Harry Nishimura, 1935-2019
November 13, 2019
Harry Nishimura, 84, of Brooklyn Park, passed away Nov. 4. Just months after the surprise attack on Pearl Harbor on December 7, 1941, and the U.S. entry into WWII, Nishimura and his family were forced to relocate to a Japanese internment camp in the U.S. western interior, losing the family hotel and restaurant as a result. Growing up he was active in sports and learned to caddie at the Golden Valley Golf & Country Club under the tutelage of Harold Sieg, the club’s golf professional, whom Nishimura would come to view as a second father. Nishimura caddied for Lloyd Mangrum at the St. Paul Open once earning the moniker, “Caddie King,” as well as a new watch, for selling the most tickets to the tournament among his caddie peers.
After a stint in the U.S. Marine Corps during the late 1950s, Nishimura worked at Control Data Corporation, Honeywell, DC Sales Company and Comfort Supply while raising a family with his wife Nancy.
According to Pete Hauck, Nishimura’s longtime friend and golf partner, Harry pursued his interest in club making and club repair to become a master clubmaker, likely due to his experiences at Golden Valley and Sieg’s influence. Nishimura was expert at wood club refinishing, especially persimmon drivers, and once refinished a driver for Tom Weiskopf, the '73 British Open champ who won 16 times on the PGA Tour.
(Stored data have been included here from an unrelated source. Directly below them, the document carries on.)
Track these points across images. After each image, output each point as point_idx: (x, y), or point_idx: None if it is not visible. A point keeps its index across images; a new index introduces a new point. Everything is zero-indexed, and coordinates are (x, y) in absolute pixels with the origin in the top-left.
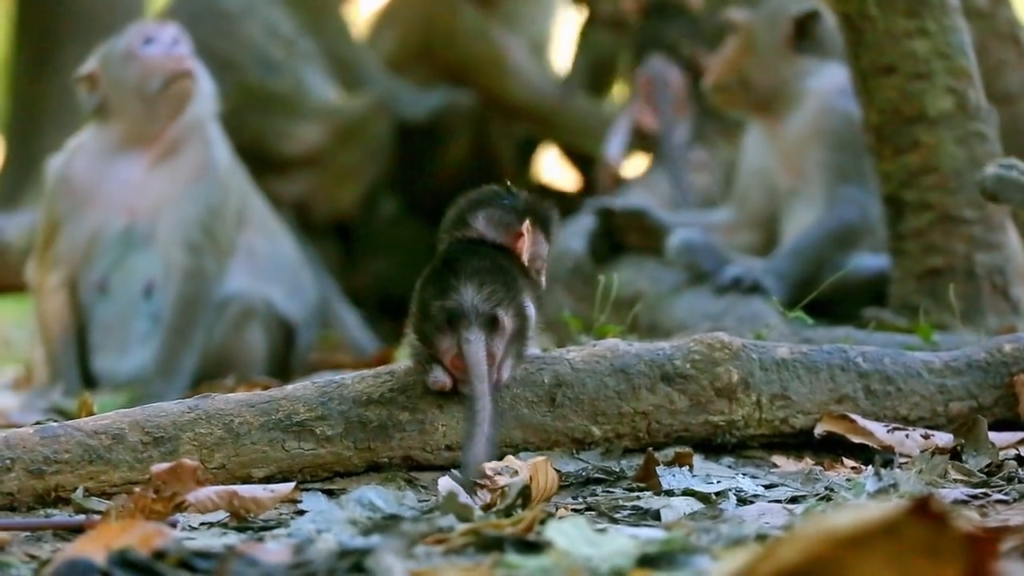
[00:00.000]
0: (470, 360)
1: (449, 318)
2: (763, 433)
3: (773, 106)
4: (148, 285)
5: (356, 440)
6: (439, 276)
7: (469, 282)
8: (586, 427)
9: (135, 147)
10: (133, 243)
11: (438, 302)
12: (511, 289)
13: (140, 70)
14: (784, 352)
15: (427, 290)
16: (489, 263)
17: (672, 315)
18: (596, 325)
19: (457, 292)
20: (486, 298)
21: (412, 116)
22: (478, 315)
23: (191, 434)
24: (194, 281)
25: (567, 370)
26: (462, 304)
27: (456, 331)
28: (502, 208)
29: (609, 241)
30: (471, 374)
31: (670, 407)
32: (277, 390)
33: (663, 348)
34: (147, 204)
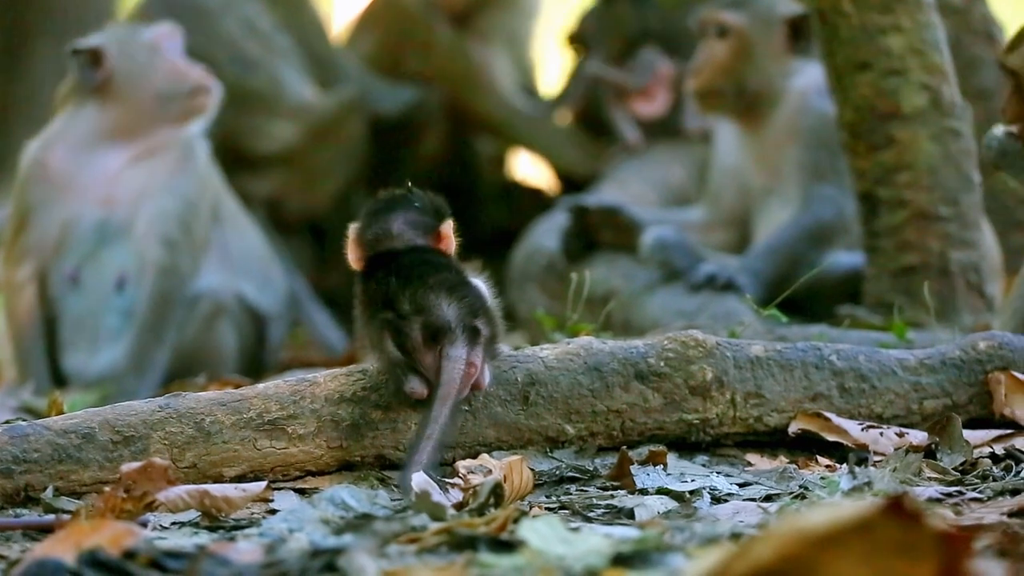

As golf partners, Nishimura and Hauck won their flight in six Minnesota Public Golf Association (MPGA) amateur championships, with their last two wins in 2004 at the MPGA Four-Ball and Combination championships. Nishimura was an at-large member of the MPGA Board of Directors and was also elected to the Minnesota Golf Association board in 2000, and served two three-year terms. He was instrumental in the founding of the St. Andrews Golf Club at Edinburgh USA, and served as the club’s first president. He also served as club president at the Sundance Golf Club in Maple Grove.
The Ladies Professional Golf Association conducted a women’s professional tournament in the Twin Cities from 1990 to 1998, and for seven years, (’90 to ’96), Edinburgh USA was the host site. During this period Nishimura served as chair of the volunteer committee.
In 1993, the MPGA recognized Nishimura with is highest service award, The Ron Self Memorial Award, for his volunteer leadership at Edinburgh.
Nishimura is survived by his wife of 57 years, Nancy, their two children and six grandchildren. Visitation is from 5-7 p.m., Nov. 15, at the Cremation Society of Minnesota in Brooklyn Park. Viewing and a mass will be held Nov. 16 at St. Alphonsus Catholic Church in Brooklyn Center. Nishimura will be interred at Fort Snelling National Cemetery.